TRAVAUX AGRICOLES DE CHAQUE MOIS.


[294] MOIS DE MARS.

Dès que le doux zéphir amollit les campagnes,
Que j'entende le bœuf gémir sous l'aiguillon,
Qu'un soc, long-tems rouillé, brille dans le sillon.
Georg. Del. l. 1.[1]

Les travaux des champs pressent, peu de terres sont labourées, et le cultivateur voit avec inquiétude approcher le moment des semences. Qu'il ne se décourage pas cependant, la nature elle-même ranime son activité et lui prête un secours puissant ; l'astre du jour attèle son char deux heures plutôt qu'en hiver ; sa chaleur ressuie la terre, la rend propre et facile à cultiver. Faites donc partir vos chevaux avant le lever du soleil ; que la lanterne, allumée dès cinq heures, mette les valets en état de travailler à six, au plus tard. Avec cette activité, les trois premières semaines de Mars suffiront pour finir les labours et les travaux préparatoires.

Vesces.

On sèmera alors les vesces, que la prudence a engagé de ne pas semer toutes en Novembre ; on suivra la méthode déjà indiquée en ce mois ; [295] seulement on mettra un peu moins de semence, parce qu'elle ne se perd plus par l'humidité ou les gelées ; et c'est encore là un avantage de ne les semer qu'en Mars.

Il ne faut cependant pas désespérer entièrement des vesces, lorsqu'au commencement de Mars on les voit faibles et sans vigueur, que la racine paraît ne plus tenir à la terre, que la feuille est toute flétrie, et qu'on apperçoit même beaucoup de places vides : comme le grain se conserve très-long-tems en terre sans s'altérer, son sort ne se décide quelquefois qu'en Juin, où de grands orages forcent, pour ainsi dire, son entier développement. Le cultivateur se trouve alors agréablement surpris de voir une terre dont il n'espérait presque rien, se couvrir, en huit jours, d'une vesce abondante et touffue ; mais on ne doit pas toujours attendre un événement, fort rare heureusement, puisqu'il est presque toujours funeste aux autres grains. Un tel fléau ne peut entrer dans les calculs du cultivateur ; aussi il ne donne pour tout délai, à ses vesces, que la première quinzaine de Mai ; alors, si elles continuent à être languissantes et à rester clair-semées, il ne leur fait pas de grâce, et donne à la terre un bon labour pour y semer de l'orge. Il est encore une autre raison majeure qui doit décider à labourer les vesces mal venantes, c'est que celles qui ne [296] sont pas touffues, font place à une grande quantité d'herbes qui infestent la terre, et qu'on ne peut souvent pas détruire.
- - - -
### Travail à faire
• A. Réécrivez sous forme de liste, s'il vous plaît, le paragraphe du texte sur les travaux de mars qui commence par « Les travaux des champs pressent », en conservant ses faits principaux.
• B. Poursuivez le texte sur les travaux de mars à partir de sa dernière phrase.

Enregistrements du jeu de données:
- - - -
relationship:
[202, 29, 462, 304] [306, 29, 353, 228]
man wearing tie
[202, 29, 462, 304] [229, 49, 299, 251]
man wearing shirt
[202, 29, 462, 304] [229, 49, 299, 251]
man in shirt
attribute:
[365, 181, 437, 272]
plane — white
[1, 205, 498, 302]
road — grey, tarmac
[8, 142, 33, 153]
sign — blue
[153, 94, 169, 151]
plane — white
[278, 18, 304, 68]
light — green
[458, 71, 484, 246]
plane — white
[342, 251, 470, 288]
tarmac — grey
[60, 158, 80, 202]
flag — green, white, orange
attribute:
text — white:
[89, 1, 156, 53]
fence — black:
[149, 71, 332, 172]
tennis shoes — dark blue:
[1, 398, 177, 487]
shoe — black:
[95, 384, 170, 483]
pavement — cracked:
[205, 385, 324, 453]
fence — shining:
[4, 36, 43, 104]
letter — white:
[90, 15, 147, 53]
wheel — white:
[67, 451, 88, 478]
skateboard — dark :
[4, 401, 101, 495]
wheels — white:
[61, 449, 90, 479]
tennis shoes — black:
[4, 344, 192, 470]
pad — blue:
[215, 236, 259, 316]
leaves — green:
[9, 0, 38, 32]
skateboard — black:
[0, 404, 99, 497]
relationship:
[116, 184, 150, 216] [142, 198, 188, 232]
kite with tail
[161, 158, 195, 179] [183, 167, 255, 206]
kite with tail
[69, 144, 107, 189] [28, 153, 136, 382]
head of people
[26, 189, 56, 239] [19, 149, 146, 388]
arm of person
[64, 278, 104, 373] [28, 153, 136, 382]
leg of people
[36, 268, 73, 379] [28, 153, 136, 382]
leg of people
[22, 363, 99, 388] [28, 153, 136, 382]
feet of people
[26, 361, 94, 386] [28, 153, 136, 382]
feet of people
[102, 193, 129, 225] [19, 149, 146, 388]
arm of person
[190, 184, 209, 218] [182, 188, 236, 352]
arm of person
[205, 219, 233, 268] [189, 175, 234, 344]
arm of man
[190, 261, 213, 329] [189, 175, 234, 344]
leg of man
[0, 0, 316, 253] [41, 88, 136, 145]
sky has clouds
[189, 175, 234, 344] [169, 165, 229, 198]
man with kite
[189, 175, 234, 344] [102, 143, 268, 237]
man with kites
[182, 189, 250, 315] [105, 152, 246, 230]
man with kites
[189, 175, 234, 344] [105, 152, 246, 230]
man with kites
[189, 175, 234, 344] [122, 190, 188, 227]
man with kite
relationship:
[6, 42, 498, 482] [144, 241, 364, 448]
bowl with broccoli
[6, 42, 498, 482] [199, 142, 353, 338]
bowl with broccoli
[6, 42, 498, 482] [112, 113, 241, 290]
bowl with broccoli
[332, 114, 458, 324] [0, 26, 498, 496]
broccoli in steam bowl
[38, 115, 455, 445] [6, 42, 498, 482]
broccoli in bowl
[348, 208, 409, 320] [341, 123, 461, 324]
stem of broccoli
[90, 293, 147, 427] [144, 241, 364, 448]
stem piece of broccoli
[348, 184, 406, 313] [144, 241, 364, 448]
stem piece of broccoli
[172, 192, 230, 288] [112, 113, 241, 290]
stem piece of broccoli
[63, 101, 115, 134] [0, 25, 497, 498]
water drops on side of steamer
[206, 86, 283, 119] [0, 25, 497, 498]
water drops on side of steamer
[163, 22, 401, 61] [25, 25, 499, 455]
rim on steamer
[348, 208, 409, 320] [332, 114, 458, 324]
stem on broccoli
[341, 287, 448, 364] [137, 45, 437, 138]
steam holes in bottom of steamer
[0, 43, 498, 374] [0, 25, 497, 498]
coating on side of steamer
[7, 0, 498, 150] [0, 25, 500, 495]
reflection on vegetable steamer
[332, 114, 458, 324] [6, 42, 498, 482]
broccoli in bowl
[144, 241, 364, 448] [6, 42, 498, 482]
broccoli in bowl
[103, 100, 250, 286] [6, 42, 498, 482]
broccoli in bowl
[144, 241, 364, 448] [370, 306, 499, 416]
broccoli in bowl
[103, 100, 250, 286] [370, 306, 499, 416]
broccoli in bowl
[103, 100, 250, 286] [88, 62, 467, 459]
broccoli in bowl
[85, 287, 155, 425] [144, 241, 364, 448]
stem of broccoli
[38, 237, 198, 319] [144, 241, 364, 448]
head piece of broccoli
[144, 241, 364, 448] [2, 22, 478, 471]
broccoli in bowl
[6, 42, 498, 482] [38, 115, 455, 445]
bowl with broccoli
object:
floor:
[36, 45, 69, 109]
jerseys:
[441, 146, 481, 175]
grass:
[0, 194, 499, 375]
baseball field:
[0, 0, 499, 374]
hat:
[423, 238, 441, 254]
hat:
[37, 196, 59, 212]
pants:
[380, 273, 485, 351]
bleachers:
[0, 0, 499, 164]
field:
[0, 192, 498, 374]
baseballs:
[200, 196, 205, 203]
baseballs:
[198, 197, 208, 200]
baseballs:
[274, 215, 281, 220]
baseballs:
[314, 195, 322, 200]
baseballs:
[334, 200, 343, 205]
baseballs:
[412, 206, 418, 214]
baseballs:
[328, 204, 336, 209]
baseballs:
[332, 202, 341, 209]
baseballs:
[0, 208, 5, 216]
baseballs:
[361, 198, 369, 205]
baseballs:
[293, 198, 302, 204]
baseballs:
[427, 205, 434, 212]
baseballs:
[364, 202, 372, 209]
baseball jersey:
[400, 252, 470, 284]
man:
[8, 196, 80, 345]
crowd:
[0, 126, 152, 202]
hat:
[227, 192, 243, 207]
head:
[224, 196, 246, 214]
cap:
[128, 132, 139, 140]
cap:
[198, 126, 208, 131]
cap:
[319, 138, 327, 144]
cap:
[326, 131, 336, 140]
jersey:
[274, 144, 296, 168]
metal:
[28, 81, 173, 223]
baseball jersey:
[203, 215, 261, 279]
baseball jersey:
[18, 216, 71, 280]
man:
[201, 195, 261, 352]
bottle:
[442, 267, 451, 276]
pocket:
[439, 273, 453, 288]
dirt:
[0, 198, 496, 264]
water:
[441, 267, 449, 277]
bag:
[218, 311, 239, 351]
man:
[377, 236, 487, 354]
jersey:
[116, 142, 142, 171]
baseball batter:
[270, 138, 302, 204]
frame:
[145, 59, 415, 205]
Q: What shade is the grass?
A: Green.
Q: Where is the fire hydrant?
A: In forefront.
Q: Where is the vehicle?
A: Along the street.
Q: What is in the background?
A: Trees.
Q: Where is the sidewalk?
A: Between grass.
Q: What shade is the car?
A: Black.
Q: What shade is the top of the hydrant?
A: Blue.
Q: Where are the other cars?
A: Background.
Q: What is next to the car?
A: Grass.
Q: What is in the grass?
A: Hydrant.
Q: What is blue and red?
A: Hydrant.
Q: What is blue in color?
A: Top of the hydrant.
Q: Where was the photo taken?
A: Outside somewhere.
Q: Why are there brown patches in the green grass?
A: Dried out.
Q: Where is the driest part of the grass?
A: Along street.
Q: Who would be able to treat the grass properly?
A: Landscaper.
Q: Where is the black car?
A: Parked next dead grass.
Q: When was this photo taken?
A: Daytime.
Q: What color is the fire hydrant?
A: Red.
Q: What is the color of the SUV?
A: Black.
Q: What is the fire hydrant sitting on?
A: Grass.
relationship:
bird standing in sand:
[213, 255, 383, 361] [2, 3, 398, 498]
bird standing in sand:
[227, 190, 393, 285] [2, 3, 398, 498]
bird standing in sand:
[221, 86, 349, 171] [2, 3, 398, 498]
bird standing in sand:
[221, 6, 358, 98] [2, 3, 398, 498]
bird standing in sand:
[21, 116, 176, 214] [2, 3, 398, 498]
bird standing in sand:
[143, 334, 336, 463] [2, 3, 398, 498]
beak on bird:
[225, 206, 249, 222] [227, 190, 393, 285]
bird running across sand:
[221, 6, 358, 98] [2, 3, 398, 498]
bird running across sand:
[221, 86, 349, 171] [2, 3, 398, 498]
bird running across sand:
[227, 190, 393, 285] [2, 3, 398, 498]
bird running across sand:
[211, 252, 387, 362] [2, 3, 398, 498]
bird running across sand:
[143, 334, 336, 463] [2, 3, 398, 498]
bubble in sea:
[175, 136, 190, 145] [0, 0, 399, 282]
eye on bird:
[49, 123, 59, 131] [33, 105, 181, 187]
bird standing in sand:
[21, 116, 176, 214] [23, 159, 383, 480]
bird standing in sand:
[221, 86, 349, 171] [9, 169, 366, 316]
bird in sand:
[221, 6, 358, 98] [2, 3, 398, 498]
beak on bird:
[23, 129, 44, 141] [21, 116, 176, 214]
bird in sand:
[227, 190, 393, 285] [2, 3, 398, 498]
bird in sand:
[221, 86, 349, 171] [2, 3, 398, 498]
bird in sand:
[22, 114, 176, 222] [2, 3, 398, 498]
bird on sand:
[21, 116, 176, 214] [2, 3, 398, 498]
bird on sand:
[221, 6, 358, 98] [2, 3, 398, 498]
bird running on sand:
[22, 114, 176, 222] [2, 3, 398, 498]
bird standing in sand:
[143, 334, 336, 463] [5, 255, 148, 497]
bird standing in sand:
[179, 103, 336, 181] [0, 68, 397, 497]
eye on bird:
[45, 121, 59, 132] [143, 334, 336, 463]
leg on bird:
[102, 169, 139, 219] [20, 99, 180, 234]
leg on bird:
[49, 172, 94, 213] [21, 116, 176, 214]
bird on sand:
- - - -
### Réponses rédigées
• A.
- Les travaux des champs pressent. Peu de terres sont labourées, et le moment des semences approche.
- La nature aide le cultivateur. Le soleil se lève deux heures plus tôt qu'en hiver, et sa chaleur ressuie la terre et la rend facile à cultiver.
- Il faut faire partir les chevaux avant le lever du soleil. La lanterne doit être allumée dès cinq heures pour que les valets travaillent à six heures au plus tard.
- Avec cette activité, les trois premières semaines de mars suffisent pour finir les labours et les travaux préparatoires.

• B.
Pois gris ou bizailles.

Je n'ai trouvé, dans aucun livre d'agriculture, le mot bizaille, nom qu'on donne, dans nos environs, à une sorte de pois qu'on sème au printems. Ceux dont parlent Liger, Rozier et autres agronomes, ne ressemblent en rien à la bizaille, si estimée parmi nous. Comme donc ce grain me paraît peu connu, je vais en donner la description, et rapporter son utilité.

La bizaille, plus grosse que les pois ordinaires, et d'une couleur grise très-foncée, a une fleur qui ressemble un peu à celle des pois, mais moins bleue, il me semble ; elle vient beaucoup plus haute que les vesces et autres grains, appelés par quelques auteurs hivernages ; j'en ai vu s'élever jusqu'à cinq pieds, mais sa hauteur ordinaire est de deux ou trois : elle se sème en Mars et Avril, lève très-facilement, se récolte à la fin de Juillet, et devient si abondante, qu'il n'est pas surprenant qu'un arpent en donne quatre cens bottes. Quant à son usage, c'est un excellent manger pour les chevaux, souvent préférable aux vesces, parce qu'elle est rafraîchissante, et le grain en est très-utile pour engraisser les cochons ; en [297] outre, cette plante n'engendre pas d'herbes, et rafraîchit le sol au lieu de l'épuiser, et on peut, comme je l'ai dit dans l'introduction, en mettre quelquefois dans les jachères. Tous ces avantages suffisent pour déterminer ceux qui ne connaissent pas ce grain à s'en procurer ; il ne pourra manquer de réussir, parce qu'il se plaît dans toutes sortes de sols, dans les terreins légers comme dans les terres fortes, dans le sable comme dans l'argile.

Bizailles à une raie.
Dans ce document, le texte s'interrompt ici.